Holmes was seventeen years a Malvern councillor, and also served a mayoral term. The business, passed from father to son, lasted about six decades, and merged into an ironmonger. And his cheap signwriting then vanished again, sealed up behind a new construction, for the delectation of generations to come.
9/ Speaking of premature burials, perhaps my favourite sports story of last week was of the AFL, perhaps confusing him for Noam Chomsky, killing Hawthorn legend Michael Porter. When reports of Porter’s demise proved to be exaggerated, the AFL perpetrated the further falsehood that they’d contacted him to apologise. Initially a league spokesman said: ‘Once this innocent mistake was realised we moved quickly to ring and apologise to everyone affected, including Michael, and thank him for his understanding.’ Except they hadn’t: “I read today that the AFL said that they had actually spoken to me and they haven’t. They made a mistake and then they’re saying “oh we’ve contacted him. He understands” but they haven’t contacted me.’
So unlike the AFL to fuck something up then lie that everything’s sweet. The BCCI of football.

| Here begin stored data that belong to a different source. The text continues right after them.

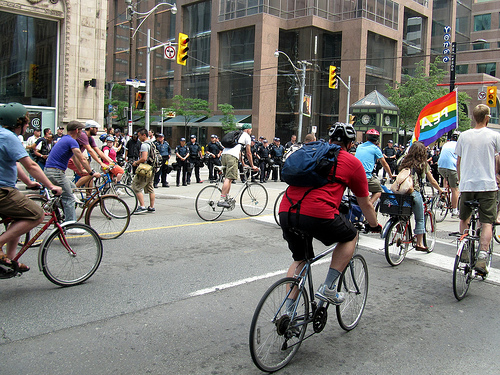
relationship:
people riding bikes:
[9, 114, 499, 186] [241, 95, 422, 357]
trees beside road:
[102, 73, 237, 144] [152, 185, 307, 371]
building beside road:
[9, 57, 133, 207] [45, 89, 457, 374]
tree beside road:
[389, 70, 471, 169] [14, 172, 498, 375]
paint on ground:
[186, 253, 338, 300] [0, 152, 497, 373]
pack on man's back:
[255, 113, 357, 206] [259, 127, 380, 210]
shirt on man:
[46, 135, 80, 171] [43, 117, 98, 230]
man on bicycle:
[453, 102, 498, 274] [448, 198, 490, 303]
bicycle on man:
[448, 198, 490, 303] [216, 121, 261, 208]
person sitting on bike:
[0, 102, 63, 273] [3, 185, 120, 290]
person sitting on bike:
[277, 119, 383, 333] [249, 220, 369, 371]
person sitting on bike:
[392, 142, 444, 252] [382, 204, 437, 267]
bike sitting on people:
[2, 189, 104, 286] [0, 103, 62, 274]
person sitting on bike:
[277, 119, 383, 333] [247, 211, 377, 372]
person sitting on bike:
[1, 98, 66, 280] [2, 179, 104, 290]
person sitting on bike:
[392, 142, 444, 252] [371, 187, 437, 262]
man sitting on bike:
[43, 120, 101, 235] [450, 200, 498, 297]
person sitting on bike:
[70, 116, 116, 208] [44, 170, 134, 238]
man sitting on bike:
[218, 123, 258, 206] [192, 157, 273, 223]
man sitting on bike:
[453, 104, 500, 274] [447, 200, 499, 301]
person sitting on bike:
[353, 132, 395, 214] [244, 227, 382, 372]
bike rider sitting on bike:
[437, 131, 460, 219] [421, 185, 460, 227]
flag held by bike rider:
[407, 83, 463, 143] [434, 126, 461, 216]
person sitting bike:
[277, 119, 383, 333] [190, 160, 272, 226]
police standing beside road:
[132, 125, 281, 177] [14, 172, 498, 375]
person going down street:
[277, 119, 383, 333] [0, 174, 500, 367]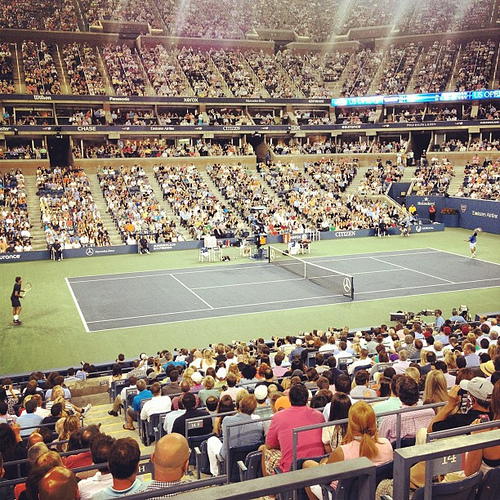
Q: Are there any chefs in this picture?
A: No, there are no chefs.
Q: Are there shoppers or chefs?
A: No, there are no chefs or shoppers.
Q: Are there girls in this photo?
A: No, there are no girls.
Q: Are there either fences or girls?
A: No, there are no girls or fences.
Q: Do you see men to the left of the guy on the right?
A: Yes, there is a man to the left of the guy.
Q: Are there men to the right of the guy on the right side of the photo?
A: No, the man is to the left of the guy.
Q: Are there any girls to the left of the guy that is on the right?
A: No, there is a man to the left of the guy.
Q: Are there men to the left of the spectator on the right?
A: Yes, there is a man to the left of the spectator.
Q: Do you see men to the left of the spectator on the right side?
A: Yes, there is a man to the left of the spectator.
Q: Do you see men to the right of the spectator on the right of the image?
A: No, the man is to the left of the spectator.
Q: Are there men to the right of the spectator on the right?
A: No, the man is to the left of the spectator.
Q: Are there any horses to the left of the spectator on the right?
A: No, there is a man to the left of the spectator.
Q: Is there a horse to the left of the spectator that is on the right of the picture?
A: No, there is a man to the left of the spectator.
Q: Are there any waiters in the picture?
A: No, there are no waiters.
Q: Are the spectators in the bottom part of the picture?
A: Yes, the spectators are in the bottom of the image.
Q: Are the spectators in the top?
A: No, the spectators are in the bottom of the image.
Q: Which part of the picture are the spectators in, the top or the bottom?
A: The spectators are in the bottom of the image.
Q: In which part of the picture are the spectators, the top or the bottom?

10/ Still, these episodes are less uncommon than you might think. Cricket geeks like me rejoice in the tale of the Rev Archibald Fargus, who won a Blue at Cambridge and represented Gloucestershire before World War I, then was listed among the missing after the loss of the armoured cruiser HMS Monmouth at the Battle Of Coronel. Wisden, the game’s recording angel, published Fargus’s obituary in its 1915 edition, unaware that he had missed his train, and thereby missed his ship’s departure. At least the almanack, suitably abashed, corrected the record, but they then missed his actual death in 1963, and did not print a second correct notice for Fargus until eighty years after the first. I also have a dim recollection that the ‘curmudgeonly thespian’ A. E. Matthews read reports of his own death in The Times, and was subsequently reported to have said: ‘I read The Times every day and if I don’t see my obituary then I go to work.’ Hoping you don’t read your obituary today….
"Gambling is, as smoking was, a slow-acting poison that uses sport to mask its taste." Thank you Gideon. Hope that features on a ghost billboard somewhere near everyone soon. Better still, running on the electric ad banners stadia in between the ‘Bet Now!’s. Crowdfund?